O quadro é preocupante, não reconhecê-lo só
favorece o clima de desentendimento e desagregação num momento em que a
conjuntura econômica e a situação internacional se mostram tão adversas. A
portentosa obra de engenharia chamada Base Aliada – em nome da qual se
cometeram tantos desatinos – racha e se fragmenta a cada dia. O PMDB está
confirmando os temores de que, ao menor sinal de perigo, pularia do barco.
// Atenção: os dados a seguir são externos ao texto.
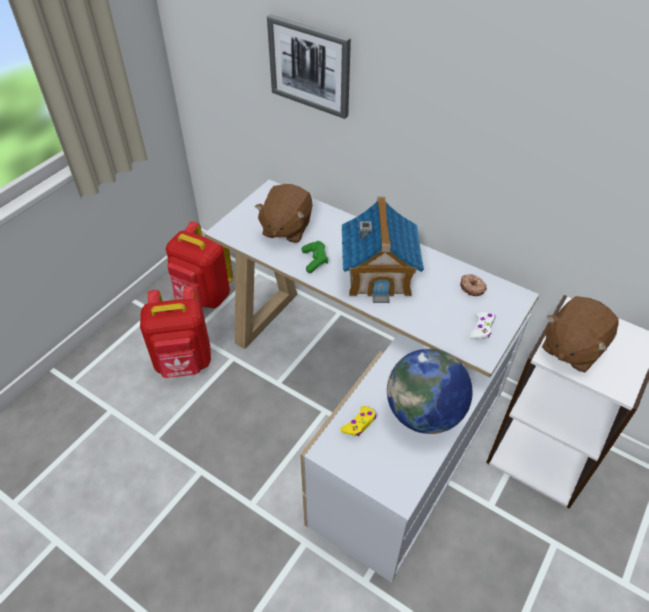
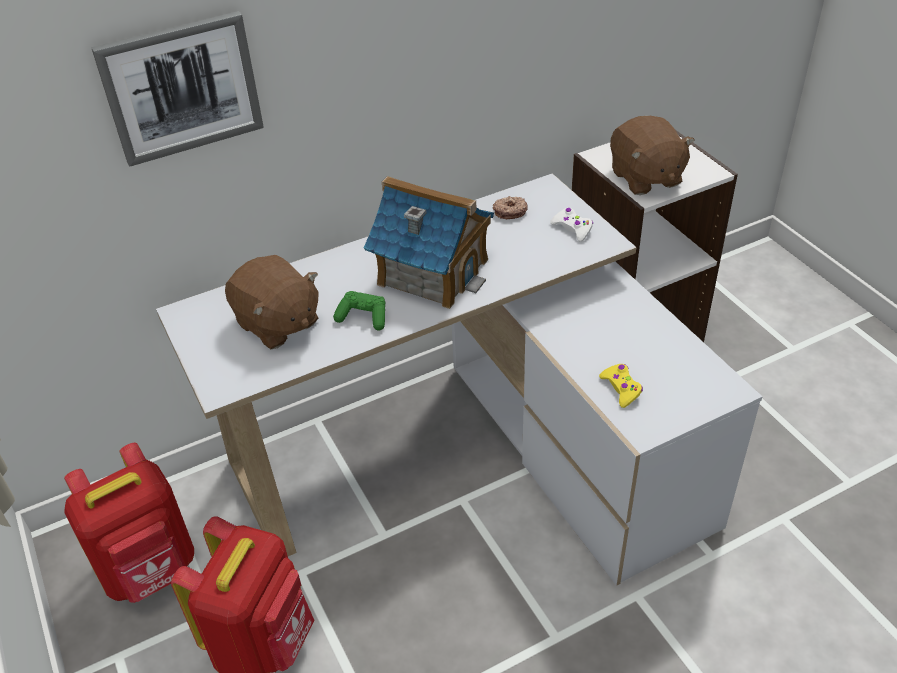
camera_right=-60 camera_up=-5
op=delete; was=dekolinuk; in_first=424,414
É a
sua maestria, identidade: partido de náufragos e sobreviventes.
Com o seu faro para ocupar todos os
espaços, o ex-presidente Lula reapareceu na Hora H e finalmente rompeu o
silêncio: não deixará Dilma Rousseff sozinha, estará nos palanques ao seu lado.
É uma ótima notícia, inclusive para os adversários. Quando apelou aos jovens
que o ouviam para não negarem a política (mesmo quando estiverem indignados com
Dilma ou com ele), Lula estava falando em democracia.
Democracia é a palavra-chave, a bandeira
esquecida que precisa ser urgentemente desfraldada para dar sentido às mudanças.”